Like the Palmyra-Eagle School District, the Pecatonica School District also is stuck in a cycle of requesting referendums to cover the money lost due to declining enrollment. Underly said districts near more populated school districts with state-of-the-art facilities and preschool programs lose kids to open enrollment.

In 2017, voters approved a $325,000 referendum, with $100,000 used for deferred maintenance projects, including a new roof for the high school. This November, voters will be presented with another referendum, Underly said. It again will be to cover operational costs. The exact amount has yet to be determined, she said. 

“The pieces in the pie that are solely for public schools are getting smaller,” Underly said. “Voucher programs get to cut their own pieces. The public schools are left to share what is left.”

Even Wisconsin’s smallest, most remote schools feel the effects far away from Madison politicians or the Milwaukee area where the private voucher school program began. 

Maple Grove School sits on a hill in the Marathon County community of Hamburg. It is 115 years old and beloved for the way kids supplement their lessons by collecting eggs from the chicken coop and tapping the maple trees every spring. 

But the future of Maple Grove School will not be decided by the quality of its education but the money it can raise inside the limited boundaries of the Merrill school district.

When the Merrill school board started talking about closing Maple Grove, area families fought back. They are suspicious of claims the school district would save $550,000 over the next two years, in part because the savings could be wiped out if enough parents use the Open Enrollment program to leave the Merrill district entirely. 

“Our families are not unsympathetic to Merrill’s fiscal pressure,” said Dr. Dawn Nonn, the principal of Maple Grove. “There’s not necessarily a guarantee that closing us is going to fix anything. It might be a band-aid but has it really changed that piece of declining enrollment?” 

A separate, taxpayer-funded, private school voucher program also draws criticism for its reduced oversight compared to public schools.

“It’s going to impact the system overall because you don’t have the accountability features, the fiscal responsibility, the qualified staff,” said Nonn, “so you can’t say the quality of education is comparable to the public sector.”

“At what point do we really make the commitment to public education and where we look at that voucher system and really decide if it’s meeting the goals that we were presented? It’s time to start evaluating whether it’s fiscally responsible as a state to continue funding this.”

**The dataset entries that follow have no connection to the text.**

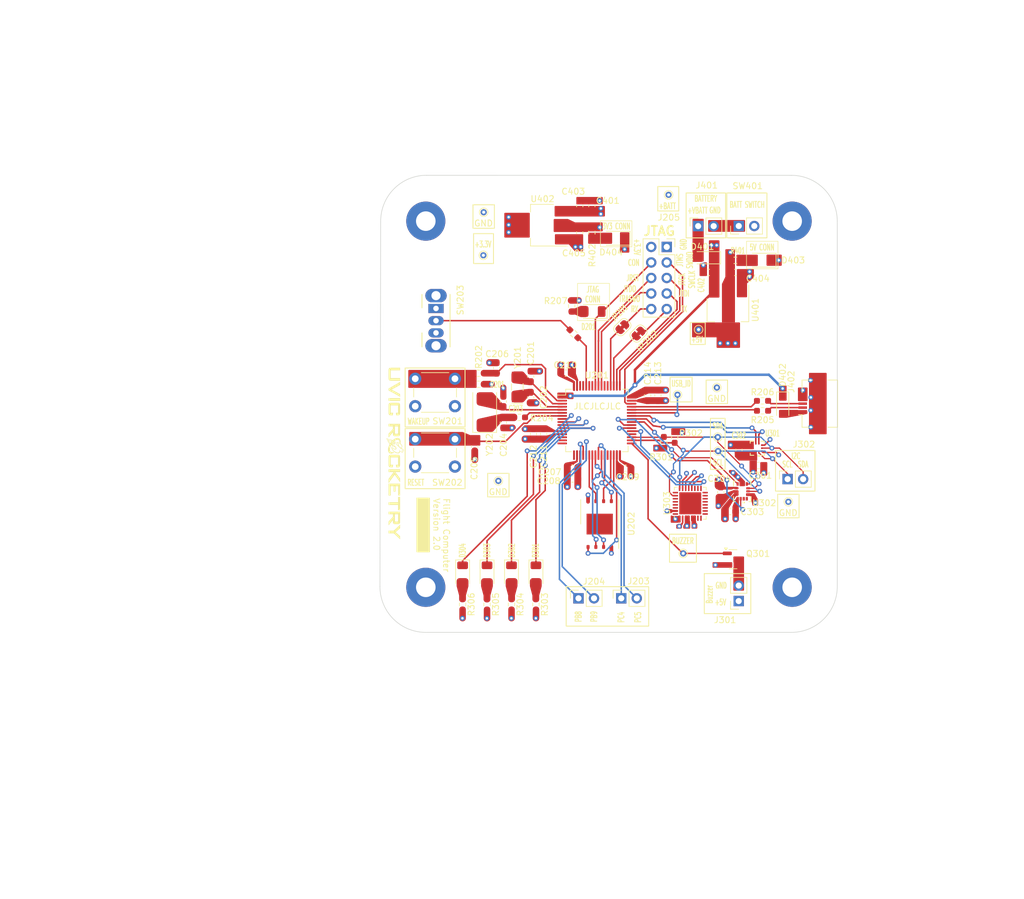
<source format=kicad_pcb>
(kicad_pcb
	(version 20240108)
	(generator "pcbnew")
	(generator_version "8.0")
	(general
		(thickness 1.6)
		(legacy_teardrops no)
	)
	(paper "A4")
	(layers
		(0 "F.Cu" signal)
		(1 "In1.Cu" signal)
		(2 "In2.Cu" signal)
		(31 "B.Cu" signal)
		(32 "B.Adhes" user "B.Adhesive")
		(33 "F.Adhes" user "F.Adhesive")
		(34 "B.Paste" user)
		(35 "F.Paste" user)
		(36 "B.SilkS" user "B.Silkscreen")
		(37 "F.SilkS" user "F.Silkscreen")
		(38 "B.Mask" user)
		(39 "F.Mask" user)
		(40 "Dwgs.User" user "User.Drawings")
		(41 "Cmts.User" user "User.Comments")
		(42 "Eco1.User" user "User.Eco1")
		(43 "Eco2.User" user "User.Eco2")
		(44 "Edge.Cuts" user)
		(45 "Margin" user)
		(46 "B.CrtYd" user "B.Courtyard")
		(47 "F.CrtYd" user "F.Courtyard")
		(48 "B.Fab" user)
		(49 "F.Fab" user)
		(50 "User.1" user)
		(51 "User.2" user)
		(52 "User.3" user)
		(53 "User.4" user)
		(54 "User.5" user)
		(55 "User.6" user)
		(56 "User.7" user)
		(57 "User.8" user)
		(58 "User.9" user)
	)
	(setup
		(stackup
			(layer "F.SilkS"
				(type "Top Silk Screen")
			)
			(layer "F.Paste"
				(type "Top Solder Paste")
			)
			(layer "F.Mask"
				(type "Top Solder Mask")
				(color "Purple")
				(thickness 0.01)
			)
			(layer "F.Cu"
				(type "copper")
				(thickness 0.035)
			)
			(layer "dielectric 1"
				(type "prepreg")
				(thickness 0.1)
				(material "FR4")
				(epsilon_r 4.5)
				(loss_tangent 0.02)
			)
			(layer "In1.Cu"
				(type "copper")
				(thickness 0.035)
			)
			(layer "dielectric 2"
				(type "core")
				(thickness 1.24)
				(material "FR4")
				(epsilon_r 4.5)
				(loss_tangent 0.02)
			)
			(layer "In2.Cu"
				(type "copper")
				(thickness 0.035)
			)
			(layer "dielectric 3"
				(type "prepreg")
				(thickness 0.1)
				(material "FR4")
				(epsilon_r 4.5)
				(loss_tangent 0.02)
			)
			(layer "B.Cu"
				(type "copper")
				(thickness 0.035)
			)
			(layer "B.Mask"
				(type "Bottom Solder Mask")
				(color "Purple")
				(thickness 0.01)
			)
			(layer "B.Paste"
				(type "Bottom Solder Paste")
			)
			(layer "B.SilkS"
				(type "Bottom Silk Screen")
			)
			(copper_finish "None")
			(dielectric_constraints no)
		)
		(pad_to_mask_clearance 0)
		(allow_soldermask_bridges_in_footprints no)
		(pcbplotparams
			(layerselection 0x00010fc_ffffffff)
			(plot_on_all_layers_selection 0x0000000_00000000)
			(disableapertmacros no)
			(usegerberextensions no)
			(usegerberattributes yes)
			(usegerberadvancedattributes yes)
			(creategerberjobfile yes)
			(dashed_line_dash_ratio 12.000000)
			(dashed_line_gap_ratio 3.000000)
			(svgprecision 4)
			(plotframeref no)
			(viasonmask no)
			(mode 1)
			(useauxorigin no)
			(hpglpennumber 1)
			(hpglpenspeed 20)
			(hpglpendiameter 15.000000)
			(pdf_front_fp_property_popups yes)
			(pdf_back_fp_property_popups yes)
			(dxfpolygonmode yes)
			(dxfimperialunits yes)
			(dxfusepcbnewfont yes)
			(psnegative no)
			(psa4output no)
			(plotreference yes)
			(plotvalue yes)
			(plotfptext yes)
			(plotinvisibletext no)
			(sketchpadsonfab no)
			(subtractmaskfromsilk no)
			(outputformat 1)
			(mirror no)
			(drillshape 0)
			(scaleselection 1)
			(outputdirectory "")
		)
	)
	(net 0 "")
	(net 1 "/STM32/NRST")
	(net 2 "GND")
	(net 3 "+3V3")
	(net 4 "/STM32/WAKEUP")
	(net 5 "/STM32/LSE_OSC_IN")
	(net 6 "/STM32/LSE_OSC_OUT")
	(net 7 "/STM32/HSE_OSC_IN")
	(net 8 "Net-(C204-Pad2)")
	(net 9 "Net-(D403-A)")
	(net 10 "+5V")
	(net 11 "/STM32/JTAG_CON")
	(net 12 "Net-(D201-A)")
	(net 13 "/Peripherals/LED3")
	(net 14 "Net-(D301-A)")
	(net 15 "/Peripherals/LED2")
	(net 16 "Net-(D302-A)")
	(net 17 "/Peripherals/LED1")
	(net 18 "Net-(D303-A)")
	(net 19 "/Peripherals/LED0")
	(net 20 "Net-(D304-A)")
	(net 21 "Net-(D401-A)")
	(net 22 "Net-(D402-A)")
	(net 23 "Net-(D404-A)")
	(net 24 "+BATT")
	(net 25 "/STM32/PB8")
	(net 26 "/STM32/PB9")
	(net 27 "/STM32/JTMS{slash}SWDIO")
	(net 28 "/STM32/JTCK{slash}SWCLK")
	(net 29 "/STM32/JTDO{slash}TRACESWO")
	(net 30 "/STM32/JTDI")
	(net 31 "/STM32/NJTRST")
	(net 32 "/STM32/PC4")
	(net 33 "/STM32/PC5")
	(net 34 "/Peripherals/Buzzer_ON")
	(net 35 "unconnected-(U201-PA2-Pad16)")
	(net 36 "unconnected-(U201-PA0-Pad14)")
	(net 37 "unconnected-(U201-PB7-Pad59)")
	(net 38 "Net-(R201-Pad1)")
	(net 39 "/STM32/BOOT0")
	(net 40 "/STM32/HSE_OSC_OUT")
	(net 41 "/Peripherals/I2C_SDA")
	(net 42 "/Peripherals/I2C_SCL")
	(net 43 "unconnected-(U201-PB9-Pad62)")
	(net 44 "unconnected-(U201-PB2-Pad28)")
	(net 45 "unconnected-(U201-PA1-Pad15)")
	(net 46 "Net-(J301-Pin_2)")
	(net 47 "unconnected-(U201-PA3-Pad17)")
	(net 48 "unconnected-(U201-PB6-Pad58)")
	(net 49 "Net-(J401-Pin_2)")
	(net 50 "unconnected-(U201-PB8-Pad61)")
	(net 51 "unconnected-(U303-NC-Pad8)")
	(net 52 "/STM32/DEBUG_RX")
	(net 53 "/STM32/DEBUG_TX")
	(net 54 "Net-(SW203-B)")
	(net 55 "Net-(U201-PA11)")
	(net 56 "/Power/USB_D-")
	(net 57 "Net-(U201-PA12)")
	(net 58 "/Power/USB_D+")
	(net 59 "/STM32/QuadSPI_IO3")
	(net 60 "/STM32/QuadSPI_IO2")
	(net 61 "/STM32/QuadSPI_IO1")
	(net 62 "/STM32/QuadSPI_IO0")
	(net 63 "/STM32/USB_OTG_ID")
	(net 64 "/STM32/QuadSPI_CLK")
	(net 65 "/STM32/QuadSPI_NCS")
	(net 66 "unconnected-(U303-NC-Pad29)")
	(net 67 "unconnected-(U303-NC-Pad15)")
	(net 68 "unconnected-(U303-NC-Pad17)")
	(net 69 "unconnected-(U303-NC-Pad30)")
	(net 70 "unconnected-(U303-NC-Pad25)")
	(net 71 "unconnected-(U303-NC-Pad14)")
	(net 72 "unconnected-(U303-NC-Pad18)")
	(net 73 "unconnected-(U303-NC-Pad27)")
	(net 74 "unconnected-(U201-PD2-Pad54)")
	(net 75 "unconnected-(U303-NC-Pad10)")
	(net 76 "unconnected-(U303-NC-Pad32)")
	(net 77 "unconnected-(U303-NC-Pad16)")
	(net 78 "unconnected-(U303-NC-Pad28)")
	(net 79 "/Peripherals/BME_CS")
	(net 80 "/Peripherals/BME_INT")
	(net 81 "/Peripherals/LSM_INT1")
	(net 82 "/Peripherals/LSM_INT2")
	(net 83 "unconnected-(U302-OCS_Aux-Pad10)")
	(net 84 "unconnected-(U302-SDO_Aux-Pad11)")
	(net 85 "unconnected-(U303-RESERVED-Pad7)")
	(net 86 "unconnected-(U303-NC-Pad13)")
	(net 87 "unconnected-(U303-NC-Pad9)")
	(net 88 "unconnected-(U303-NC-Pad11)")
	(net 89 "unconnected-(U303-NC-Pad12)")
	(net 90 "unconnected-(U303-NC-Pad19)")
	(net 91 "Net-(J205-Pin_9)")
	(net 92 "Net-(J205-Pin_10)")
	(net 93 "/Peripherals/ADX_INT1")
	(net 94 "/Peripherals/ADX_INT2")
	(net 95 "unconnected-(H101-Pad1)")
	(net 96 "unconnected-(H102-Pad1)")
	(net 97 "unconnected-(H103-Pad1)")
	(net 98 "unconnected-(H104-Pad1)")
	(net 99 "unconnected-(U201-PB15-Pad36)")
	(net 100 "unconnected-(U201-PC12-Pad53)")
	(footprint "Capacitor_SMD:C_0603_1608Metric_Pad1.08x0.95mm_HandSolder" (layer "F.Cu") (at 151.6888 89.692 180))
	(footprint "Capacitor_SMD:C_0603_1608Metric_Pad1.08x0.95mm_HandSolder" (layer "F.Cu") (at 175.95 93.65 -90))
	(footprint "LED_SMD:LED_1206_3216Metric" (layer "F.Cu") (at 137.7 107 -90))
	(footprint "Capacitor_SMD:C_0603_1608Metric_Pad1.08x0.95mm_HandSolder" (layer "F.Cu") (at 154.85 46.7706 90))
	(footprint "Jumper:SolderJumper-2_P1.3mm_Bridged_RoundedPad1.0x1.5mm" (layer "F.Cu") (at 159.840381 66.609619 -135))
	(footprint "Resistor_SMD:R_0603_1608Metric_Pad0.98x0.95mm_HandSolder" (layer "F.Cu") (at 136.3152 75.9608))
	(footprint "LED_SMD:LED_1206_3216Metric" (layer "F.Cu") (at 133.7 107 -90))
	(footprint "LED_SMD:LED_1206_3216Metric" (layer "F.Cu") (at 145.7 107 -90))
	(footprint "Resistor_SMD:R_0603_1608Metric_Pad0.98x0.95mm_HandSolder" (layer "F.Cu") (at 151.9 67.704765 -45))
	(footprint "LED_SMD:LED_1206_3216Metric" (layer "F.Cu") (at 155.05 64.05 180))
	(footprint "Resistor_SMD:R_0603_1608Metric_Pad0.98x0.95mm_HandSolder" (layer "F.Cu") (at 137.7 112 -90))
	(footprint "Capacitor_SMD:C_0603_1608Metric_Pad1.08x0.95mm_HandSolder" (layer "F.Cu") (at 178.9176 86.7167 90))
	(footprint "Resistor_SMD:R_0603_1608Metric_Pad0.98x0.95mm_HandSolder" (layer "F.Cu") (at 143.002 81.3816))
	(footprint "Capacitor_SMD:C_0603_1608Metric_Pad1.08x0.95mm_HandSolder" (layer "F.Cu") (at 163.9824 77.7748 -90))
	(footprint "TestPoint:TestPoint_THTPad_D1.0mm_Drill0.5mm" (layer "F.Cu") (at 137.15 47.8))
	(footprint "TestPoint:TestPoint_THTPad_D1.0mm_Drill0.5mm" (layer "F.Cu") (at 167.4 44.95 -90))
	(footprint "TestPoint:TestPoint_THTPad_D1.0mm_Drill0.5mm" (layer "F.Cu") (at 187 95.2))
	(footprint "Resistor_SMD:R_0603_1608Metric_Pad0.98x0.95mm_HandSolder" (layer "F.Cu") (at 154.85 51.1375 -90))
	(footprint "Package_SON:WSON-8-1EP_8x6mm_P1.27mm_EP3.4x4.3mm" (layer "F.Cu") (at 156.1338 98.8476 90))
	(footprint "Capacitor_SMD:C_0603_1608Metric_Pad1.08x0.95mm_HandSolder" (layer "F.Cu") (at 144.84 74.676 -90))
	(footprint "Crystal:Crystal_SMD_G8-2Pin_3.2x1.5mm_HandSoldering" (layer "F.Cu") (at 142.6556 76.4032 90))
	(footprint "Jumper:SolderJumper-2_P1.3mm_Bridged_RoundedPad1.0x1.5mm" (layer "F.Cu") (at 162.490381 67.659619 -135))
	(footprint "TestPoint:TestPoint_THTPad_D1.0mm_Drill0.5mm" (layer "F.Cu") (at 172.31 67.0056 -90))
	(footprint "TestPoint:TestPoint_THTPad_D1.0mm_Drill0.5mm" (layer "F.Cu") (at 175.4492 84.614))
	(footprint "Package_TO_SOT_SMD:SOT-23" (layer "F.Cu") (at 177.9447 104.6))
	(footprint "Capacitor_SMD:C_0603_1608Metric_Pad1.08x0.95mm_HandSolder" (layer "F.Cu") (at 173.9615 57.6588 180))
	(footprint "MountingHole:MountingHole_3.2mm_M3_Pad" (layer "F.Cu") (at 127.678 109.2))
	(footprint "Package_QFP:LQFP-64_10x10mm_P0.5mm" (layer "F.Cu") (at 155.678 81.8894))
	(footprint "TestPoint:TestPoint_THTPad_D1.0mm_Drill0.5mm" (layer "F.Cu") (at 139.55 91.775))
	(footprint "Connector_PinSocket_2.54mm:PinSocket_1x02_P2.54mm_Vertical" (layer "F.Cu") (at 178.875 111.45 180))
	(footprint "TestPoint:TestPoint_THTPad_D1.0mm_Drill0.5mm" (layer "F.Cu") (at 175.3 76.5))
	(footprint "Capacitor_SMD:C_0603_1608Metric_Pad1.08x0.95mm_HandSolder" (layer "F.Cu") (at 152.8688 51.1394 -90))
	(footprint "Diode_SMD:D_SOD-123F" (layer "F.Cu") (at 186.0731 79.4331 -90))
	(footprint "Crystal:Crystal_SMD_0603-2Pin_6.0x3.5mm" (layer "F.Cu") (at 137.3124 80.5024 90))
	(footprint "Connector_USB:USB_Micro-B_Amphenol_10104110_Horizontal" (layer "F.Cu") (at 190.9 79.1326 90))
	(footprint "Button_Switch_THT:SW_PUSH_6mm" (layer "F.Cu") (at 125.95 84.9376))
	(footprint "Connector_PinSocket_2.54mm:PinSocket_1x02_P2.54mm_Vertical" (layer "F.Cu") (at 186.875 91.485 90))
	(footprint "Capacitor_SMD:C_0603_1608Metric_Pad1.08x0.95mm_HandSolder"
		(layer "F.Cu")
		(uuid "8c77d695-820c-48ae-a0c7-c3d92ca30305")
		(at 145.2936 84.096 90)
		(descr "Capacitor SMD 0603 (1608 Metric), square (rectangular) end terminal, IPC_7351 nominal with elongated pad for handsoldering. (Body size source: IPC-SM-782 page 76, https://www.pcb-3d.com/wordpress/wp-content/uploads/ipc-sm-782a_amendment_1_and_2.pdf), generated with kicad-footprint-generator")
		(tags "capacitor handsolder")
		(property "Reference" "C212"
			(at -3.7084 0 90)
			(layer "F.SilkS")
			(uuid "208a0e7d-b43f-42ff-a617-44491b78a020")
			(effects
				(font
					(size 1 1)
					(thickness 0.15)
				)
			)
		)
		(property "Value" "1uF"
			(at 0 1.43 90)
			(layer "F.Fab")
			(uuid "1ba26554-5d95-4819-9571-3e67b6be6a65")
			(effects
				(font
					(size 1 1)
					(thickness 0.15)
				)
			)
		)
		(property "Footprint" "Capacitor_SMD:C_0603_1608Metric_Pad1.08x0.95mm_HandSolder"
			(at 0 0 90)
			(unlocked yes)
			(layer "F.Fab")
			(hide yes)
			(uuid "95ddccea-25db-4c25-815b-d5096bcd0d1e")
			(effects
				(font
					(size 1.27 1.27)
					(thickness 0.15)
				)
			)
		)
		(property "Datasheet" ""
			(at 0 0 90)
			(unlocked yes)
			(layer "F.Fab")
			(hide yes)
			(uuid "b93121eb-c4c0-435c-9829-cd4e7a8582d1")
			(effects
				(font
					(size 1.27 1.27)
					(thickness 0.
... [854564 chars truncated]
</source>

Rep. Jonathan Brostoff, D-Milwaukee, plans to use Pence’s presence at the Capitol to introduce the Public Education Reinvestment Act tomorrow following the Vice President’s speech. The bill phases out “the failed voucher experiment and reinvests that money back into the public school,” Brostoff said. 

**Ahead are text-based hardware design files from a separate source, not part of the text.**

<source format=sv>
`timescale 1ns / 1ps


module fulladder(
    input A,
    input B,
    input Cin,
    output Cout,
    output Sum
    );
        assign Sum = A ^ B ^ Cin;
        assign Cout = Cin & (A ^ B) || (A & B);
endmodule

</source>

It also lowers class sizes to 18 students per instructor.  

“If these voucher schools are doing so well and being successful on their own merits, they should not have to rely on public subsidies,” Brostoff said.

Unified siena
Siena Catholic Schools of Racine is the largest beneficiary of state voucher funding within the Racine Unified School District. About 79 percent of the Catholic school 1,583 students attend through the voucher program, according to the state Department of Public Instruction. Choice vouchers cost an estimated $29.2 million in the district, according to DPI estimates. (Photos by Jonathon Sadowski)

As for the criticism levied against the package of school choice programs, Shires said the goal of the School Choice Wisconsin is to empower parents.

“We would say let the parents choose,” Shires said. 

The state capitol rally for School Choice Week will be held from noon to 1 p.m. It is hosted by School Choice Wisconsin, Hispanics for School Choice, No Better Friend Corp., Wisconsin Institute of Law and Liberty, Wisconsin Federation for Children and Americans for Prosperity Foundation.